Greco argues that his offender score was computed incorrectly because the trial court did not consider all the counts to be the same offense under RCW 9.94A.400.[3]

[17] The trial court's determination of what is the same criminal conduct is reviewed for abuse of discretion and misapplication of the law. State v. Collicott, 112 Wash. 2d 399, 404, 771 P.2d 1137 (1989).

[18] Crimes are part of the same criminal conduct if they arise from the same course of conduct and are intimately related or if "one crime furthered the other and if the time and place of the two crimes remained the same." State v. Dunaway, 109 Wash. 2d 207, 215, 743 P.2d 1237, 749 P.2d 160 (1987). Neither are crimes involving different victims the same criminal conduct. Dunaway, 109 Wn.2d at 215.

*207 Greco's briberies involved three agencies and five individuals. The trial court did not err in computing Greco's offender score.

CONCLUSION

The judgment and sentence for the official misconduct count (RCW 42.20.010(3)) are affirmed. The judgment and sentence on the bribery counts are vacated and remanded for entry of further findings of fact and conclusions of law, after the filing of which with this court, their sufficiency, and the sufficiency of the evidence, will be addressed.

ALEXANDER, C.J., and MITCHELL, J. Pro Tem., concur.

Review denied at 114 Wash. 2d 1027 (1990).

NOTES

[1] RCW 9A.68.010 reads in pertinent part as follows:

"(1) A person is guilty of bribery if:

"(a) With the intent to secure a particular result in a particular matter involving the exercise of the public servant's vote, opinion, judgment, exercise of discretion, or other action in his official capacity, he offers, confers, or agrees to confer any pecuniary benefit upon such public servant; or

"(b) Being a public servant, he requests, accepts, or agrees to accept any pecuniary benefit pursuant to an agreement or understanding that his vote, opinion, judgment, exercise of discretion, or other action as a public servant will be used to secure or attempt to secure a particular result in a particular matter."

[2] It is apparent from the trial Judge's memorandum opinion that, in light of State v. O'Neill, 103 Wash. 2d 853, 700 P.2d 711 (1985), he believed the necessary element of corrupt intent could be supplied by implication. The memorandum opinion, however, cannot fill the void in findings of fact in criminal cases where the omissions consist of the basic elements of the crime.
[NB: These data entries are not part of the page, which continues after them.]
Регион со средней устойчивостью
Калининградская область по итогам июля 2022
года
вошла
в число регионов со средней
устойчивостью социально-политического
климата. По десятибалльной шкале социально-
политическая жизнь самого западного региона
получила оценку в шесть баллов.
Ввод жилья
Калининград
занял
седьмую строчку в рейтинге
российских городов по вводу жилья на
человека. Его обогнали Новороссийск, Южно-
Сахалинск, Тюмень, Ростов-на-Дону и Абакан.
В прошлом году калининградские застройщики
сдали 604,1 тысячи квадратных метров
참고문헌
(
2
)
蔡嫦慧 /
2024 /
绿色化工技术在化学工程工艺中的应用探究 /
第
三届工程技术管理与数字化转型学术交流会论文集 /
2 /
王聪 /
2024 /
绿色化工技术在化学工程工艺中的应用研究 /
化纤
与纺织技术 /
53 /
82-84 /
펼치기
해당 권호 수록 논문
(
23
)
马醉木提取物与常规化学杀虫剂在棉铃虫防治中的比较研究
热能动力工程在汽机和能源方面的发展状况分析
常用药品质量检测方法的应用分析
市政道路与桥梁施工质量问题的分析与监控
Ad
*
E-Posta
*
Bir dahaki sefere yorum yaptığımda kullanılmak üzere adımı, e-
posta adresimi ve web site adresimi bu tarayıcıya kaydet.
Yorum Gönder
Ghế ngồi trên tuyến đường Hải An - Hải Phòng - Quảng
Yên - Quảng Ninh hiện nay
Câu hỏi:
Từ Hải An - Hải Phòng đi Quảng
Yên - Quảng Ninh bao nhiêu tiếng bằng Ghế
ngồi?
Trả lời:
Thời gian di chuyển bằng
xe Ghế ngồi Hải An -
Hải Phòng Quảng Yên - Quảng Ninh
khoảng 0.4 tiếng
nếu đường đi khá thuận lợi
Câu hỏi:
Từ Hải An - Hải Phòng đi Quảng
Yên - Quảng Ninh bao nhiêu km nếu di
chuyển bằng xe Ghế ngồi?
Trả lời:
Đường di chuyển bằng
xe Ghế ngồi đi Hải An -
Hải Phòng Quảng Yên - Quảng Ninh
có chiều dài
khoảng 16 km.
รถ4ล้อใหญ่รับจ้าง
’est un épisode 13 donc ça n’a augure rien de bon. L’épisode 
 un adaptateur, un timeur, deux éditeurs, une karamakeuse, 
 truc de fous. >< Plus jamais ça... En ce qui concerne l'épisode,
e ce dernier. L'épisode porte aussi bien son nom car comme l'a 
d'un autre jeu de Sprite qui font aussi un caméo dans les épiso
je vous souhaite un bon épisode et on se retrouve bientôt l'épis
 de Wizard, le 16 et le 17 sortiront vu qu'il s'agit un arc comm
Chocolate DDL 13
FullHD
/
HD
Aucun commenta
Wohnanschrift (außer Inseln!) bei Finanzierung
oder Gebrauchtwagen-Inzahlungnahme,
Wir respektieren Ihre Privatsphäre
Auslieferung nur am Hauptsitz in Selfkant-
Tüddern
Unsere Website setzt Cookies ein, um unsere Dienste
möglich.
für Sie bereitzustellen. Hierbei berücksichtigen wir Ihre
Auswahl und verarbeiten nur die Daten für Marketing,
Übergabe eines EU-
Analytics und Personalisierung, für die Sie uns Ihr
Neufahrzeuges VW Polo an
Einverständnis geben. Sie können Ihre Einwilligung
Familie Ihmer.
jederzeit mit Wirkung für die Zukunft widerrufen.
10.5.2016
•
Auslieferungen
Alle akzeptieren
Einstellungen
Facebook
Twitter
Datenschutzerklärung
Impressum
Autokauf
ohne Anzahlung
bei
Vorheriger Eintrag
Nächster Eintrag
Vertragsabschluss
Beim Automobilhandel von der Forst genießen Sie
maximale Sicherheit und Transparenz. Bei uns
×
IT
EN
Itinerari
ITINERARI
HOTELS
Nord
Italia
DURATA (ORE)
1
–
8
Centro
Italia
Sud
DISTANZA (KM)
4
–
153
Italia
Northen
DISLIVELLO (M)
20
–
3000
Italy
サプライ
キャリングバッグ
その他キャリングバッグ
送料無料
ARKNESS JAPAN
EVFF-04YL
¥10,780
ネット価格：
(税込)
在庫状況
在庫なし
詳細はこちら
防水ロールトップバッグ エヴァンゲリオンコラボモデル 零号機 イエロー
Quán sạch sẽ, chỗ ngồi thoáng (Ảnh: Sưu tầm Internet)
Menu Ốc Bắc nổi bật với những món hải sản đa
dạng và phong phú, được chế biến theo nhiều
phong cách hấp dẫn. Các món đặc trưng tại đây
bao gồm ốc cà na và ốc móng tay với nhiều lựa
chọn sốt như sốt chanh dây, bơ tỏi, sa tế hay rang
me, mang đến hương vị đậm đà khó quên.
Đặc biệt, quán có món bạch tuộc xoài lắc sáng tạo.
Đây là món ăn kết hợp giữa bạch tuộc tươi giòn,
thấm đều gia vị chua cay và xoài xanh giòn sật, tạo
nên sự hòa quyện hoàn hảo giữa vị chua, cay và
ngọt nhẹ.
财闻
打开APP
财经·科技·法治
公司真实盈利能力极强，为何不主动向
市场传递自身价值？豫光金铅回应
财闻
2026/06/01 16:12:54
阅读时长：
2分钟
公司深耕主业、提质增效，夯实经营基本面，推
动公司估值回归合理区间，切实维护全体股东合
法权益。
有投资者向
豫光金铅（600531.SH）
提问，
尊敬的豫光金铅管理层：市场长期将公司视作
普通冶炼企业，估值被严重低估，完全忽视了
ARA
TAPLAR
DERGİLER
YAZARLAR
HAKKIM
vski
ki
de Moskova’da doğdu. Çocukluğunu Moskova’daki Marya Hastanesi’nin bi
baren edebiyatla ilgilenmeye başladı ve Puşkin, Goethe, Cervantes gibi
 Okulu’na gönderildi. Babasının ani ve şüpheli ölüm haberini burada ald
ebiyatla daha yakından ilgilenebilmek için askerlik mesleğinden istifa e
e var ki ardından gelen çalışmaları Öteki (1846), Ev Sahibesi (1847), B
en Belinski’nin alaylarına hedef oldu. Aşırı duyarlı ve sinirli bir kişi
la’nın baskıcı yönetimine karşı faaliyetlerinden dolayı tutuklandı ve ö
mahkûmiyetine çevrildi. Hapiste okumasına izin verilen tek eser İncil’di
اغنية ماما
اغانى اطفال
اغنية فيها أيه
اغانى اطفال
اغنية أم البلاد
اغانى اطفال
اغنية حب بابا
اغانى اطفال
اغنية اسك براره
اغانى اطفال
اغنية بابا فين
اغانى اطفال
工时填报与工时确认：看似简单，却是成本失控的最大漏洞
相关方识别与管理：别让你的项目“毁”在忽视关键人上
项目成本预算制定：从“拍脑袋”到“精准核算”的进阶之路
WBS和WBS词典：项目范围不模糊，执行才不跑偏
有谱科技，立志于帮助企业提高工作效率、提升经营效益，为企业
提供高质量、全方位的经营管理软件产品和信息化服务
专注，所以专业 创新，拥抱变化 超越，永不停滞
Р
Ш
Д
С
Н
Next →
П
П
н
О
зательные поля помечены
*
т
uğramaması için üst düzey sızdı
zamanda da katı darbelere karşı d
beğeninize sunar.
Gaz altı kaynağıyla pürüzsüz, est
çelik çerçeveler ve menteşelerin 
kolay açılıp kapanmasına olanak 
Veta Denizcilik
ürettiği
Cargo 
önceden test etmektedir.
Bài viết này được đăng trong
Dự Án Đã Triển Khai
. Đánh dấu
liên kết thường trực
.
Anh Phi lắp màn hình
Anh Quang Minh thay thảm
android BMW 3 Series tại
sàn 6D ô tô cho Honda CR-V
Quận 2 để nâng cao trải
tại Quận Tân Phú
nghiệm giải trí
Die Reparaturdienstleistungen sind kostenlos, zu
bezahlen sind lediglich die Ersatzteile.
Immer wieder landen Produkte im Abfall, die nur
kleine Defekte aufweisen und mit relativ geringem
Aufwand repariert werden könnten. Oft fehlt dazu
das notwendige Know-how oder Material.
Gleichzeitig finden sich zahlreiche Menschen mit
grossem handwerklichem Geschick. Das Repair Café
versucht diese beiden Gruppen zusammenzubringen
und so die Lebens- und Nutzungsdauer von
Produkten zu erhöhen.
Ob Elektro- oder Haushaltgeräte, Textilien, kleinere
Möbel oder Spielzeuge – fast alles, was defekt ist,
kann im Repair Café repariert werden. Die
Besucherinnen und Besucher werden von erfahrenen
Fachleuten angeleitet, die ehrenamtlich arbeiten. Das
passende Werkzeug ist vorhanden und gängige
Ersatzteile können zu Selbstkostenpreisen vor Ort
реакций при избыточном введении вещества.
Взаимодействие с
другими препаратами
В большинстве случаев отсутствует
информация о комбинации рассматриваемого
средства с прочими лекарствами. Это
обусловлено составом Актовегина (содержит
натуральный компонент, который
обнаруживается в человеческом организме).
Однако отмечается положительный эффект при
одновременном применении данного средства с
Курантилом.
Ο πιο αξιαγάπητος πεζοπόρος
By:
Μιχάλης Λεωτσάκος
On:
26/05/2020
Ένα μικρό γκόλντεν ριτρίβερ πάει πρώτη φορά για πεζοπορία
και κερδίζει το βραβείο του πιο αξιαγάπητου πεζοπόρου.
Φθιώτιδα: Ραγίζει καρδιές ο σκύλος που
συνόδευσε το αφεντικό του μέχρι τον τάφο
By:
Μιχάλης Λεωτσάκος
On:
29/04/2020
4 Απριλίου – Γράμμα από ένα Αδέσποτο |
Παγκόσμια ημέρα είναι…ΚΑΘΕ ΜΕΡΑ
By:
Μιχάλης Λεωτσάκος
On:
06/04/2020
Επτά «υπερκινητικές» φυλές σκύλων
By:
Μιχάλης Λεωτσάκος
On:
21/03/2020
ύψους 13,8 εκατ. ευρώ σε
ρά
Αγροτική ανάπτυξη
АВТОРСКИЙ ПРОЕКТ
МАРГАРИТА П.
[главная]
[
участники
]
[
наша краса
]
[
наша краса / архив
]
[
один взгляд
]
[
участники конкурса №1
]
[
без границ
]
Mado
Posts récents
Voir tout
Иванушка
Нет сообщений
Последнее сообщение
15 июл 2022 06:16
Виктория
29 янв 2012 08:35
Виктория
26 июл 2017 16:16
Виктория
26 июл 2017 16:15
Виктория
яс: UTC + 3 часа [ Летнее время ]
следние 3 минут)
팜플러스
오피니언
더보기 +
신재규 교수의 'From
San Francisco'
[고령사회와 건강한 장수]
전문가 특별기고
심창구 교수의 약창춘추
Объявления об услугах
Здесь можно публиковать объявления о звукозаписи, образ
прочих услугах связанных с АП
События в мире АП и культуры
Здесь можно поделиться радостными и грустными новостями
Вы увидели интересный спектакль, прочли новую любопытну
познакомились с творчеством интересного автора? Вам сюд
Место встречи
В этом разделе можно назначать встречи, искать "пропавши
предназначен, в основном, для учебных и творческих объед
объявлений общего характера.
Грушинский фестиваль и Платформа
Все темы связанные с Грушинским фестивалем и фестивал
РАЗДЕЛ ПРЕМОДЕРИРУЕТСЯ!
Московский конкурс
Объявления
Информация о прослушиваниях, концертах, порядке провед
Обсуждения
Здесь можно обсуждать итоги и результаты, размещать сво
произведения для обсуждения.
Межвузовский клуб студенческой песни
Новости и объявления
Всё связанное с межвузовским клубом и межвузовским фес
[3] RCW 9.94A.400(1)(a) provides in pertinent part as follows: "[I]f the court enters a finding that some or all of the current offenses encompass the same criminal conduct then those current offenses shall be counted as one crime.... `Same criminal conduct,' as used in this subsection, means two or more crimes that require the same criminal intent, are committed at the same time and place, and involve the same victim."